Sikorsky CH-53, Luftwaffe

This led to launch the ´Heavy Transport Helicopter´ (Schwerer Transporthubschrauber – STH) project in 2017. Its objective was to purchase 40 – 60 heavy-lift helicopters, with a price of about 5,6 billion EUR and, after a few evaluations, only two helicopters were chosen as the possible CH-53 replacement: Boeing CH-47 ´Chinook´ and Sikorsky CH-53K ´King Stallion´. And the rumours were, that CH-47 was preferred by the Bundeswehr.

The deadline for submitting the final proposal was changed a few times, but eventually in January 2020 the German MoD received the manufacturers´ offers for the future German heavy-lift rotorcraft.

According to the official information released via the website of German MoD, it is unlikely to finalize the purchase within the budgeted funds and at the same time keeping the requirements. The Federal Office of Bundeswehr Equipment, Information Technology and In-Service Support (Bundesamt für Ausrüstung, Informationstechnik und Nutzung der Bundeswehr – BAAINBw) have assessed the received offers as uneconomical, therefore recommended to cancel the entire project.

With such decision, the Bundeswehr went back to the starting point. The CH-53 replacement project must now be completely re-edited and then approved by the German authorities. Therefore, the previously expected schedule – conclusion of the agreement in 2021 and the first deliveries starting in 2023 – cannot be achieved.

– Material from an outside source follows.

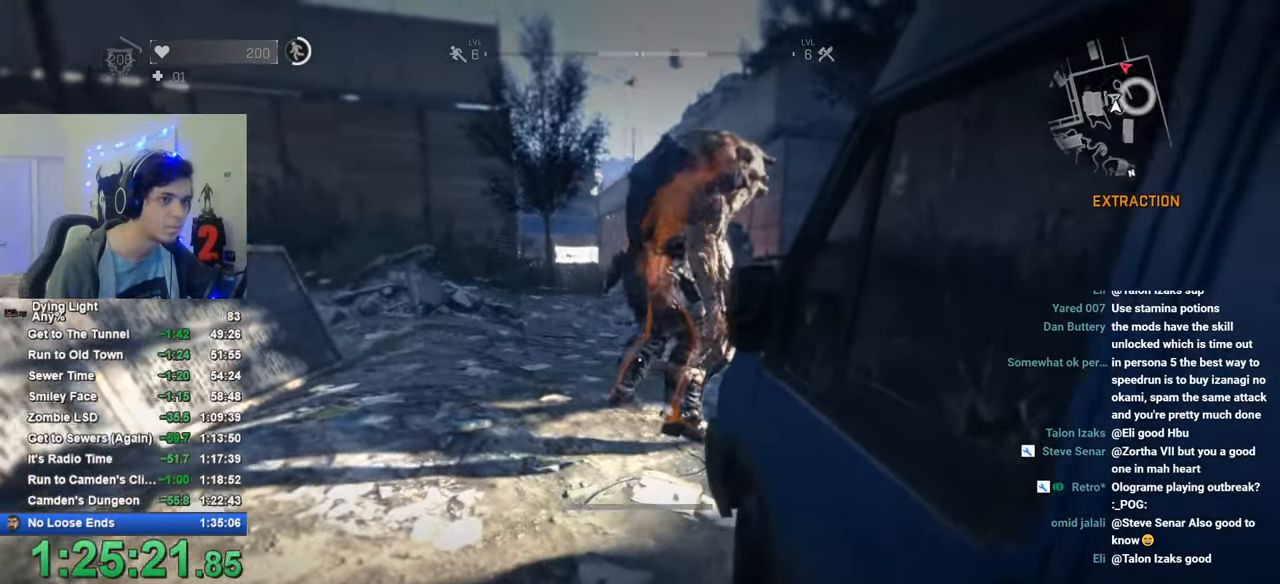
{"keys": [], "mouse": [], "mouse_move": "still", "events": [[16, "d", "down"], [16, "s", "down"], [100, "s", "up"], [150, "d", "up"]]}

CH-53, exercise Dark Blade 2019

As the reason behind cancelling the STH project is purely financial – the German press reported that received offers mentioned the price almost twice as the allocated budget for this purchase – the way how the project will be re-worked is yet not clear. The Bundeswehr can both reduce the number of helicopters to be purchased or lower the standards therefore allowing cheaper (but at the same time less efficient) rotorcraft to be purchased. And the other way is to increase the sum earmarked for the contract, however this could be complicated in a situation of current pressure to restrict expenditures on military aims.

Germany, with approximately 1,3% of GDP spent on defence, is still far behind the 2-percent-target set back in 2014 for all NATO-member countries. According to the German government authorities, this goal had to be reached until 2031, however it seems that it was abandoned this year, officially due to economic damage caused by coronavirus outbreak.

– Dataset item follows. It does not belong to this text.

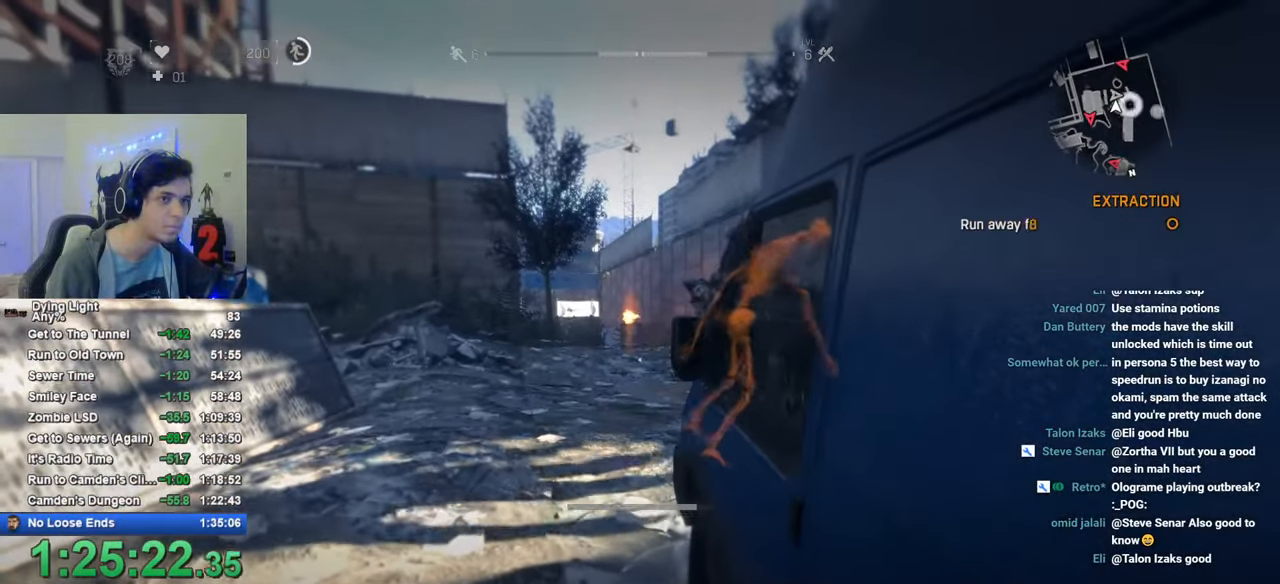
{"keys": ["shift", "w"], "mouse": [], "mouse_move": "still", "events": [[66, "w", "down"], [166, "w", "up"], [500, "shift", "down"], [500, "w", "down"]]}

Nevertheless, as the Federal Ministry of Defence stated, the final goal of finding a CH-53 replacement in a timely manner has not changed and remains among the Bundeswehr purchasing priorities. According to the official information, the edge of lifespan for the current German heavy-lift helicopters will be reached in 2030. Although the first CH-53s should be withdrawn from the operational service yet in 2025.